In an era of global media saturation, Confessions of a Wildlife Filmmaker: The Challenges of Staying Honest in an Industry Where Ratings Are King is a timely and important book.
Author Chris Palmer is a wildlife filmmaker. The book is written as a memoir in a series of chapters called “confessions,” and Palmer acknowledges that in his early career, his “ignorance, naiveté, and self-interest” kept him silent about his misgivings about cutting corners and political maneuvering. He also admits that his actions made him “complicit.” After years in the industry and serious self-reflection, he decided to draw back the curtain on what really goes on behind the scenes.
What’s truth? What’s fiction? How many of these shows are staged? Is everything a “reality show”? Palmer laments how many wildlife films are doctored and faked and how many filmmakers ignore the impact that production crews have on wildlife.
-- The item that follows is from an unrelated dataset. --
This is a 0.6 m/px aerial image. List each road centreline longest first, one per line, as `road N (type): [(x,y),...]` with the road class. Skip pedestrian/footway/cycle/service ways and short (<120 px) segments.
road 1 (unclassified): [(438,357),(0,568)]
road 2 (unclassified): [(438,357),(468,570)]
He recounts stories such as how Disney filmmakers smeared Bengay ointment on a beaver’s anus in order to get the animal to move around more and how he himself used fake sound effects in his early work. As Palmer begins to see the contradictions within the industry and starts to speak out, he’s met with a wall of resistance. “These practices are necessary for the greater good” and “the ends do justify the means” are what his colleagues insist. But this comment sums up the sorry situation best: “Skillful deception is the essence of artful filmmaking. … And wildlife filmmakers are in the business, first and foremost, of entertainment.”
Palmer goes into scathing detail about how networks such as the Discovery Channel, Disney, National Geographic, and Animal Planet have abandoned ethics in the quest to gain viewers. He characterizes the policies of publicly revered organizations such as the National Audubon Society (where Palmer worked from 1980 to 1994) and the National Wildlife Federation (where he worked from 1994 to 2004) and their unwavering support of hunting as “murky morals.” Palmer also has the guts to call out Steve Irwin’s antics and quotes a journalist who aptly refers to them as “pet-and-pester.”
Even though it’s a bit off-topic, Palmer devotes two entire chapters to SeaWorld. Early in his career, he shot an IMAX film titled Whales. He asked for and was given permission to film an orca lunging at the camera at SeaWorld. It was only much later, after watching Blackfish and reading David Kirby’s Death at SeaWorld, that he realized he’d learned nothing about wild orcas from SeaWorld. He says he became a “convert, fully convinced that orca captivity should be phased out.”
Palmer closes with a five-part challenge: for filmmakers to condemn irresponsibly obtained footage, for viewers to use social media to make their objections known, for media outlets to be more discriminating in what they hype and promote, for educators to include ethics in their curricula, and for networks to get back to ethical ideals.
Let’s do our part to make these things happen.